I basically exist inside of vim all day. I write code in there, I write emails in VIM via mutt, I take notes with it and I write all my blog posts in VIM. I think it's clear that improving the way I work with VIM helps in a variety of scenarios. Over time I also noticed that I often start out with the same basic file structure and then fill it with content. For example jekyll blog posts always have the same header, meeting notes always have the same structure and I use a template to reply to recruiter emails in times where I'm not looking for a job (a trick I learned from Kate Matsudaira in one of her great blog posts about productivity).

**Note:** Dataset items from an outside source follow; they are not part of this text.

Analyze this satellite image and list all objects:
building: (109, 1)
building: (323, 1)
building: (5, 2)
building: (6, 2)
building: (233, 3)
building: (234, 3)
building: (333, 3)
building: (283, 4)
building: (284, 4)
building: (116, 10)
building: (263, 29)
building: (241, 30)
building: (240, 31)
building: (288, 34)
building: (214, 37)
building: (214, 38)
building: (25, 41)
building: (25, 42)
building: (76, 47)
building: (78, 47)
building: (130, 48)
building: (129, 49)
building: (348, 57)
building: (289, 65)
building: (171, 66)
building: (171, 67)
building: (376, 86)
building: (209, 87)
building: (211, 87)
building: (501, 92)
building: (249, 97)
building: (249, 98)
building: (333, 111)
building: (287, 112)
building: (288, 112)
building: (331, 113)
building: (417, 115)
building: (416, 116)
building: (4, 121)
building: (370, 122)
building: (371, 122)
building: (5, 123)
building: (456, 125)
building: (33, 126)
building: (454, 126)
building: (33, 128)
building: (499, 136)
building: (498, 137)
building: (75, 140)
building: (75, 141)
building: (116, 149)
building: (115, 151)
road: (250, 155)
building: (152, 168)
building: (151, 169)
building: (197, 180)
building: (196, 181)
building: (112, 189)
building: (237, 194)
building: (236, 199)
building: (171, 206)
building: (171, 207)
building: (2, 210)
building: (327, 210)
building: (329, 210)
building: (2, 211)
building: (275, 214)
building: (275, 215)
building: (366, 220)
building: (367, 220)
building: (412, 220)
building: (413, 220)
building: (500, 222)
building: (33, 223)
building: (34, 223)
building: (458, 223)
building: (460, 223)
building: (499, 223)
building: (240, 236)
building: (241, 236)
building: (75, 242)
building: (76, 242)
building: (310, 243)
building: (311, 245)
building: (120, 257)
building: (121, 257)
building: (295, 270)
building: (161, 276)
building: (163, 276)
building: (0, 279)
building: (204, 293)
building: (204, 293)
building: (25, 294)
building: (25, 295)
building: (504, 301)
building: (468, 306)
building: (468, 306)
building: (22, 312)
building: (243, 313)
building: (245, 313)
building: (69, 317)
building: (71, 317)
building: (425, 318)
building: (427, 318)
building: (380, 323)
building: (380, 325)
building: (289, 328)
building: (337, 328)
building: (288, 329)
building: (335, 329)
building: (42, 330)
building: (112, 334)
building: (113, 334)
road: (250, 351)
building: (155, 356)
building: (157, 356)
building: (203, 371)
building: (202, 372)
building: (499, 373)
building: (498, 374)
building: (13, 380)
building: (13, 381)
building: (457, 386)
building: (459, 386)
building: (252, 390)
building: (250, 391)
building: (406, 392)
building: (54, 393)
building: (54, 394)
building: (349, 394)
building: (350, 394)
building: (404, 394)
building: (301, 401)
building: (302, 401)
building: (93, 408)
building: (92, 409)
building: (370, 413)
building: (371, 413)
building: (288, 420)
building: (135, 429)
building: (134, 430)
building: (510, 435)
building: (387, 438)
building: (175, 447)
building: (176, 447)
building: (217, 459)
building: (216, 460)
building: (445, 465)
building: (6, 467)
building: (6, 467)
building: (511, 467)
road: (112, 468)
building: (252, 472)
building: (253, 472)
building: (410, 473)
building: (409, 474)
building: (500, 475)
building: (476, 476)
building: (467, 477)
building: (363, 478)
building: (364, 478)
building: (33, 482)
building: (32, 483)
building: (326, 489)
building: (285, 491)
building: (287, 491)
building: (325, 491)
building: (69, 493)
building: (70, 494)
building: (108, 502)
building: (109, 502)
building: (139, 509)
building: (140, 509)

In the coding world VIM provides a great built-in functionality for that which is called "skeleton files'. This is a great way to always have a good to go version of C source or header files, Makefiles or RPM spec files. However this is all based on filetypes (or rather file endings) and since I write most of my notes and all my blog posts in Markdown for example and they all have the same file ending this doesn't help me much for having different templates. So I started to look around for VIM functionality or plugins that would just let me load templates from a specific location and maybe expand some variables (as I for example like to have the date auto inserted into meeting notes). I didn't want a full fledged templating engine, although I could certainly have installed and wrapped the Mustache implementation written in VimL to do that for me. But I wanted to keep it simple and apparently that solution didn't exist yet.
This is why I wrote a VIM plugin called vim-stencil. It's a handful of lines of VimL and it does exactly 2 things:
- Load a template from a specified location
- Expand some variables (currently even only one: the date)
So now with a simple call to
:Stencil in VIM I can choose a template for the type of file I'm editing (yes it supports tab completion) and load that into my buffer. I even get the current date for free in templates where I choose to have it. No fuzz, no complicated setup. But a small thing that increases my productivity a lot.